M&A STORIES - The Good, The Bad and The Ugly

DAIMLER-CHRYSLER MERGER OF EQUALS - FROM $35bn to $7.4bn IN NINE YEARS

July 20, 2021 Robert Heaton & Toby Tester
M&A STORIES - The Good, The Bad and The Ugly
DAIMLER-CHRYSLER MERGER OF EQUALS - FROM $35bn to $7.4bn IN NINE YEARS
Show Notes

This week Robert and Toby discuss the failed 'merger. between automotive giants Chrysler and Daimer-Benz. On paper this was supposed to be a win-win. The $36 Billion 'Merger of Equals' was supposed to raise Benz's market share in the U.S. auto market. Chrysler was supposed to improve its vehicles through Daimler-Benz' car expertise and the combined strength of Daim;er-Chrysler would stave off competition from the Japanese and deliver synergies and other benefits worth $8 Billion

Nine years later PE Group Cerberus paid $7.4B for Chrysler. This is a fifth of the price paid. Chrysler was demerged and the tombstone proclaimed it to be The most unsuccessful merger of modern times.

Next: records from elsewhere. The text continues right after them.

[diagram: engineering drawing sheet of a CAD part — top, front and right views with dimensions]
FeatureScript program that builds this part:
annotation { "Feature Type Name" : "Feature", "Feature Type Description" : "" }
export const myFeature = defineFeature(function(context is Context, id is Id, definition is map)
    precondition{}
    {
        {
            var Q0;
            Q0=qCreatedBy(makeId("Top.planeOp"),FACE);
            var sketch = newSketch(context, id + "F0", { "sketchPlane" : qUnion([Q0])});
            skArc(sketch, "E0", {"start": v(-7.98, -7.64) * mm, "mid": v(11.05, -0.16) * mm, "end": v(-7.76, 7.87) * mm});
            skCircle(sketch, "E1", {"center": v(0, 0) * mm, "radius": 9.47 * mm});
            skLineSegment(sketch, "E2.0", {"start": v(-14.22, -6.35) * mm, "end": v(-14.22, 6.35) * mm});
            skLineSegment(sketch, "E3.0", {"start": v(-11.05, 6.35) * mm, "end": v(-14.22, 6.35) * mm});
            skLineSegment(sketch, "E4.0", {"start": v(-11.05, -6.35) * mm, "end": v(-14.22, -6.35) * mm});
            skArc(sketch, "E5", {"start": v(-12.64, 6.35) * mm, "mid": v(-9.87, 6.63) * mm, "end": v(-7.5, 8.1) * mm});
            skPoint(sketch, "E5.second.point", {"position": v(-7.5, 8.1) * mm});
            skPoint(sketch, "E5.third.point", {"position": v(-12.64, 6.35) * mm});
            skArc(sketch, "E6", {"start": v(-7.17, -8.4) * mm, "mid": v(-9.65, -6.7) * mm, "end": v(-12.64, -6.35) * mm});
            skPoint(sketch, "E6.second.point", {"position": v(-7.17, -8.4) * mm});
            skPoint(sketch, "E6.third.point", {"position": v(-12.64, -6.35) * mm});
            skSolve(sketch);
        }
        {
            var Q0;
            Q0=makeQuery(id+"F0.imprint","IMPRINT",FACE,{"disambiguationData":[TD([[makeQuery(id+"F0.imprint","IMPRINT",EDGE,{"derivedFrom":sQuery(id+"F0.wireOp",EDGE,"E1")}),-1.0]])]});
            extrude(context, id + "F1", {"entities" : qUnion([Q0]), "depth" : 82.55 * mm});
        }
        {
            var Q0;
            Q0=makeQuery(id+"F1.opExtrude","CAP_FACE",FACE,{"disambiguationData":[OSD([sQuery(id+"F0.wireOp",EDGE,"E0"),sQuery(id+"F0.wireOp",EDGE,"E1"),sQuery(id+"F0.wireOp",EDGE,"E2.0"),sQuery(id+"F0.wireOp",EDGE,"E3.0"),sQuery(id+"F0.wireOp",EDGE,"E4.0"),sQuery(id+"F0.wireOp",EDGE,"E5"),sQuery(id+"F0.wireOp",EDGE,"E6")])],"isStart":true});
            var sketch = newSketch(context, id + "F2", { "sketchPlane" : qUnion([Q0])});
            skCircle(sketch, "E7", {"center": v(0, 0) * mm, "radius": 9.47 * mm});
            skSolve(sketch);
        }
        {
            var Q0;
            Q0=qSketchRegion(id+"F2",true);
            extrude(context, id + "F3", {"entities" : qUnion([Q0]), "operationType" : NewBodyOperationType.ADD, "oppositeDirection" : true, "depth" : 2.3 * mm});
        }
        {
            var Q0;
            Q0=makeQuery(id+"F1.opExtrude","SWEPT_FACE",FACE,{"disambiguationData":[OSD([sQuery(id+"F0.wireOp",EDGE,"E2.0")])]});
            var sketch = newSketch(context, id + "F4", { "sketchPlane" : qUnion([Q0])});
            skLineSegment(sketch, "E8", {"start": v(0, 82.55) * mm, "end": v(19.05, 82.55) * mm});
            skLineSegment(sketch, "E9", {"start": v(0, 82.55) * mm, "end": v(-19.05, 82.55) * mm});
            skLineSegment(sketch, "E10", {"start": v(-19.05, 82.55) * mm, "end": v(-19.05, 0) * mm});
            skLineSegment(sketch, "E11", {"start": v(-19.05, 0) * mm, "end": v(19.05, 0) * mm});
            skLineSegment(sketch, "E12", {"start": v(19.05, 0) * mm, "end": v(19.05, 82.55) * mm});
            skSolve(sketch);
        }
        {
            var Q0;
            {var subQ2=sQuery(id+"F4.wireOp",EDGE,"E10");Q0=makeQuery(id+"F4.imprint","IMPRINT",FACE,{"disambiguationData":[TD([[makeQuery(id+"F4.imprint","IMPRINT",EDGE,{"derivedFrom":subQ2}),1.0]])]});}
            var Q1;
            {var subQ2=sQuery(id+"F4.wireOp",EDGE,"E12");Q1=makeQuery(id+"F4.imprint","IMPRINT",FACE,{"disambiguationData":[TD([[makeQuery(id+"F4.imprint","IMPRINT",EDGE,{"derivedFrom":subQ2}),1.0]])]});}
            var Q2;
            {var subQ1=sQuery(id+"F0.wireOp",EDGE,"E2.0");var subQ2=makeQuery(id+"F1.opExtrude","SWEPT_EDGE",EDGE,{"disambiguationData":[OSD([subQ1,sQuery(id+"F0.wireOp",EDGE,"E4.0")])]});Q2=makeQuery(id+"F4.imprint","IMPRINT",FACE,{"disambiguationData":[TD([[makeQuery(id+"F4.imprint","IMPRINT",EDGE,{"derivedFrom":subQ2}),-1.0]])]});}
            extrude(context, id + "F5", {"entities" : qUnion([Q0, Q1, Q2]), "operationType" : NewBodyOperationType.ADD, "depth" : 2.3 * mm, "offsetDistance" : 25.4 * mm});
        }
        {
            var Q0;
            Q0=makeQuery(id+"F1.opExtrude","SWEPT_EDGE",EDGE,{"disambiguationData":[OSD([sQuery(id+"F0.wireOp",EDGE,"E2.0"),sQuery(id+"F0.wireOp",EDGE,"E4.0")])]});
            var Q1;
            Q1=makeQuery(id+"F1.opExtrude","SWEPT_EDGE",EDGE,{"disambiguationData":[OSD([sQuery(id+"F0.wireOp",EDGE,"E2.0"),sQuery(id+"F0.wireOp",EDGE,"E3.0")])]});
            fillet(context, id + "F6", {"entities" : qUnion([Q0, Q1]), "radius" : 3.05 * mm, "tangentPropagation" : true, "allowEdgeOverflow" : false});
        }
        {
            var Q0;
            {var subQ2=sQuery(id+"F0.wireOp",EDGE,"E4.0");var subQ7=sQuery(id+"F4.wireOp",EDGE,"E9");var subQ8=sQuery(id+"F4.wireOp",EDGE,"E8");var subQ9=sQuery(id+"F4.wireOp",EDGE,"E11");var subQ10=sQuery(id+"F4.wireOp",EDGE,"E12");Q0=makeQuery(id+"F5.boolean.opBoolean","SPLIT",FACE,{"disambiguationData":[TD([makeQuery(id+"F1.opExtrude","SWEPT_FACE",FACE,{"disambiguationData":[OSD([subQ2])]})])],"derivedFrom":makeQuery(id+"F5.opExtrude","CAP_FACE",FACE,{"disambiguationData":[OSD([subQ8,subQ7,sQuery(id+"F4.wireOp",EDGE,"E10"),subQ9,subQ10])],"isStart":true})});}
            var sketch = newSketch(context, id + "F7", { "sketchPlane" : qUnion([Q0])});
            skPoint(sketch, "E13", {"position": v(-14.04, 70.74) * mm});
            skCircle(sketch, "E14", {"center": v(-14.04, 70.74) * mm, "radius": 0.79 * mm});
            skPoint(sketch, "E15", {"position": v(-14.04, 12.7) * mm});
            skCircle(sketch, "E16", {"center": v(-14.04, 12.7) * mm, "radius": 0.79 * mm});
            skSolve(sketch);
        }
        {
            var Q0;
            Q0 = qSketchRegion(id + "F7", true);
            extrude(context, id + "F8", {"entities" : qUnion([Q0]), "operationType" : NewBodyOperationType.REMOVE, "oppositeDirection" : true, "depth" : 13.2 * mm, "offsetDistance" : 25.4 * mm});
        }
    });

So what went so badly wrong?  Well, cultural issues at both companies certainly didn't help. The tyranny of distance between the jont CEO's (one in the Us and one in Germany) A view by Daimler-Benz that anything with the Chrysler name on it was inferior, seriously lost opportunity to leverage Chrysler's industry beating 2 year timeframe for concept -to showroom and massive differences in pay-scales and reward bonuses are just a menu of challenges that stopped any post merger integration efforts.

The Post Mortem

  1. By 2001, the value of the combined company had dropped to roughly that of Daimler-Benz before the merger.
  2. Potential synergy savings ($8B)  between the two companies did not seem to take effect. 
  3. By 2003 the Chrysler Group had cut some 26,000 jobs and was still losing money
  4. The internal turbulence within the company and the disappointing integration led to further falling profits. 
  5. In 2007 Cerberus Capital Management paid  $7.4 billion for Chrysler group.
  6. The German automaker went back to Daimler.
  7. Chrysler was demerged.

The key lesson is summed up nicely by Toby and will probably go down in history as one of his greatest quotes.

Every day, wrong companies are purchased for the wrong purpose, with wrong measures for valuation. This results in wrong things integrated into wrong operating models.